### Assignment:
Search the records below for the word "cleave" and show every line where it occurs.

┏━━

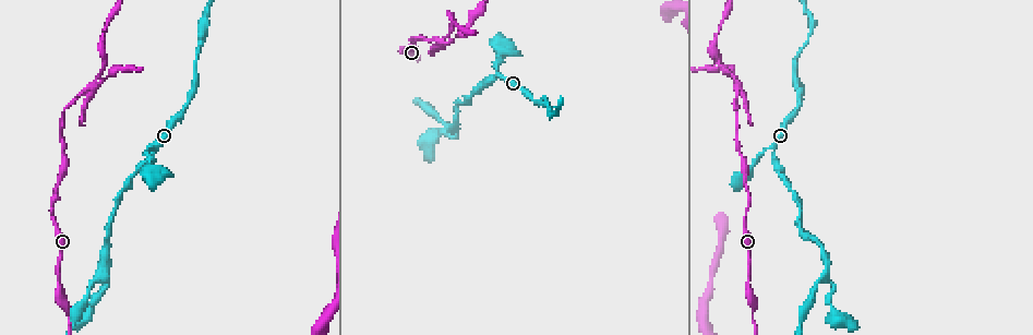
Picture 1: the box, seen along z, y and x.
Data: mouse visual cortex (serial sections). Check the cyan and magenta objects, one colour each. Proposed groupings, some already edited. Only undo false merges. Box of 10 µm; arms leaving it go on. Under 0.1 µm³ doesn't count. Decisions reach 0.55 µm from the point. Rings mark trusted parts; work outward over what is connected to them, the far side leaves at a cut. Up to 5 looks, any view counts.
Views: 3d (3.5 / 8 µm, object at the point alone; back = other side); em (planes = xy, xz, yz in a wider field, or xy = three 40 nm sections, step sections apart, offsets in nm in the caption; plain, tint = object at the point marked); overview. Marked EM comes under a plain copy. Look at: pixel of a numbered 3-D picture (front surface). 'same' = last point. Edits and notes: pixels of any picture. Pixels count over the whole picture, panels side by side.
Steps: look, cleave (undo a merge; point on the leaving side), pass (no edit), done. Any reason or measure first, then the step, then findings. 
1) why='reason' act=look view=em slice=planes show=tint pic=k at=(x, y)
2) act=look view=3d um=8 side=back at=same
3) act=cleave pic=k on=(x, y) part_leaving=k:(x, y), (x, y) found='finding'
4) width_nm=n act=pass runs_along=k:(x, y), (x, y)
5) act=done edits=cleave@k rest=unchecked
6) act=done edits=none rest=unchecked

why='three arms meet' act=look view=3d um=3.5 pic=1 at=(735, 87)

┗━━

### Answer:
Steps: look, cleave (undo a merge; point on the leaving side), pass (no edit), done. Any reason or measure first, then the step, then findings. 
3) act=cleave pic=k on=(x, y) part_leaving=k:(x, y), (x, y) found='finding'
5) act=done edits=cleave@k rest=unchecked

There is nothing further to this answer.